Секундой позже она вернулась, переодетая в мешковатую футболку чуть выше колен, а в руках у неё было ведро воды! И нет, оно предназначалось не мне… ну, или не всё мне…
Попробую пояснить, это важно. В один широкий взмах безмятежно спящая Мила Эдуардовна была щедро облита ледяной водой с макушки до пят вместе с перепуганными доберманами, а пустое ведро надето мне же на голову!
От оглушающего визга оба пса забились под кровать, выставив наружу только дрожащие купированные хвостики. Я оглох и ослеп одновременно. В моей маленькой комнатке – на мокром полу, на стенах, на потолке – дрались две бешеные кошки так, что только брызги, лоскуты и шерсть летели во все стороны!
Прибежавший на шум великан Земнов героически спас меня, перекинув через плечо и вынеся в сад. Вторым заходом он вернулся с двумя кроткими доберманами под мышкой. Резко протрезвевший Денисыч просто прикрыл дверь, ведущую из коридора в сад, и подпёр её тяжеленной мраморной скамьёй. Возможно, на несколько секунд это сдержит их ярость и две роковые красавицы не выплеснут её на нас.
Со второго раза я тоже поумнел, так что впредь вмешиваться в женские драки не имел ни малейшего желания. Но меньше чем через полчаса всё стихло. Укоризненно цокающий языком Сосо освободил проход и потащился со шваброй и тряпками приводить помещение в порядок. Мы же, трое мужчин, присели на бордюре, и запыхавшийся полиглот раздал всем медные чаши. Вот сейчас реально стоило выпить и немножечко успокоиться.
Обед мы успешно пропустили, но тот же Герман сбегал куда-то, вернувшись с большим куском белого сыра и караваем свежего хлеба.

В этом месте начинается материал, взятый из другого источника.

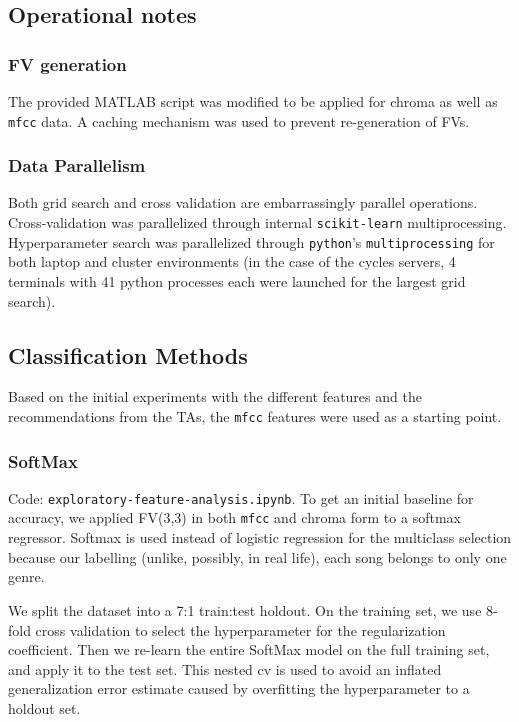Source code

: \documentclass{article}
\begin{document}
\subsection{Operational notes}

\subsubsection{FV generation}

The provided MATLAB script was modified to be applied for chroma as well as \texttt{mfcc} data. A caching mechanism was used to prevent re-generation of FVs.

\subsubsection{Data Parallelism}

Both grid search and cross validation are embarrassingly parallel operations. Cross-validation was parallelized through internal \texttt{scikit-learn} multiprocessing. Hyperparameter search was parallelized through \texttt{python}'s \texttt{multiprocessing} for both laptop and cluster environments (in the case of the cycles servers, 4 terminals with 41 python processes each were launched for the largest grid search).

\subsection{Classification Methods}

Based on the initial experiments with the different features and the recommendations from the TAs, the \texttt{mfcc} features were used as a starting point.

\subsubsection{SoftMax}

Code: \texttt{exploratory-feature-analysis.ipynb}. To get an initial baseline for accuracy, we applied FV(3,3) in both \texttt{mfcc} and chroma form to a softmax regressor. Softmax is used instead of logistic regression for the multiclass selection because our labelling (unlike, possibly, in real life), each song belongs to only one genre.

We split the dataset into a 7:1 train:test holdout. On the training set, we use 8-fold cross validation to select the hyperparameter for the regularization coefficient. Then we re-learn the entire SoftMax model on the full training set, and apply it to the test set. This nested cv is used to avoid an inflated generalization error estimate caused by overfitting the hyperparameter to a holdout set.
\end{document}
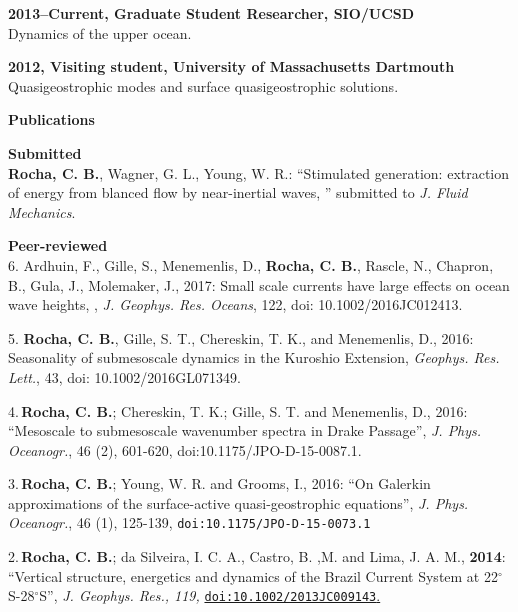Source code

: \documentclass[a4paper,11pt,final]{memoir}
\newcommand{\Sep}{\vspace{1.25em}}
\newcommand{\SmallSep}{\vspace{0.5em}}
\newcommand{\CVSection}[1]
    {\Large\textbf{#1}\par
    \SmallSep\normalsize\normalfont}
\newcommand{\CVItem}[1]
    {\textbf{\color{NavyBlue} #1}}
\begin{document}
\CVItem{2013--Current, Graduate Student Researcher, SIO/UCSD}\\
Dynamics of the upper ocean.
\SmallSep

\CVItem{2012, Visiting student, University of Massachusetts Dartmouth}\\
Quasigeostrophic modes and surface quasigeostrophic solutions.
\SmallSep

%

\Sep

\CVSection{Publications}
\CVItem{Submitted }\\
\textbf{Rocha, C. B.}, Wagner, G. L., Young, W. R.: ``Stimulated generation: extraction of
  energy from blanced flow by near-inertial waves, '' submitted to \textit{J. Fluid Mechanics}.

  \SmallSep

\CVItem{Peer-reviewed}\\
6. Ardhuin, F., Gille, S., Menemenlis, D., \textbf{Rocha, C. B.}, Rascle, N., Chapron, B., Gula, J., Molemaker, J., 2017: Small scale currents have large effects on ocean wave heights,
, \textit{J. Geophys. Res. Oceans}, 122, doi: 10.1002/2016JC012413.

\SmallSep

5.  \textbf{Rocha, C. B.},  Gille, S. T., Chereskin, T. K., and Menemenlis, D., 2016: Seasonality of submesoscale dynamics in the Kuroshio Extension, \textit{Geophys. Res. Lett.}, 43,
doi: 10.1002/2016GL071349.

\SmallSep

4.\,\textbf{Rocha, C. B.};  Chereskin, T. K.; Gille, S. T. and Menemenlis, D., 2016: ``Mesoscale to submesoscale wavenumber spectra in Drake Passage'', \textit{J. Phys. Oceanogr.}, 46 (2), 601-620, doi:10.1175/JPO-D-15-0087.1.

\SmallSep

3.\,\textbf{Rocha, C. B.};  Young, W. R. and Grooms, I., 2016: ``On Galerkin approximations of the surface-active quasi-geostrophic equations'', \textit{J. Phys. Oceanogr.}, 46 (1), 125-139, \texttt{doi:10.1175/JPO-D-15-0073.1}

\SmallSep

2.\,\textbf{Rocha, C. B.};  da Silveira, I. C. A., Castro, B. ,M. and Lima, J. A. M., \textbf{2014}: ``Vertical structure, energetics and dynamics of the Brazil Current System at 22$^\circ$S-28$^\circ$S'', \textit{ J. Geophys. Res., 119,} \href{http://onlinelibrary.wiley.com/doi/10.1002/2013JC009143/abstract}{\texttt{doi:10.1002/2013JC009143}.}
\end{document}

Денисыч, порыскав в неизменной сумке, вдруг достал банку с большущими чёрными оливками. Я нарвал в саду спелых фиолетово-сизых слив, вымыл их в фонтане, и скромный стол накрылся.
Собакам налили воды, но, быстренько похлебав, они заняли пост поближе к коридору в ожидании любимой «мамы». А к нам через какое-то время присоединился директор. Феоктист Эдуардович был довольно рассеян, явно не знал, о чём говорить, зато три или четыре раза тыкал в меня пальцем, словно желая убедиться, что я не призрак и не развеюсь на ветру.
Общий разговор не особо клеился. Я всё ещё плохо слышал, получив такой гиперзвук по барабанным перепонкам, Диня напропалую хвастался своей храбростью: как он выбил себе место в экспедиции, как показал нам Пантикапей, как пошёл проводить меня в так называемый Тартар и прошёл весь квест, а в конце не побоялся вырубить по башке бывшего мужчину Гребневой, хоть тот, между прочим, настоящий генерал.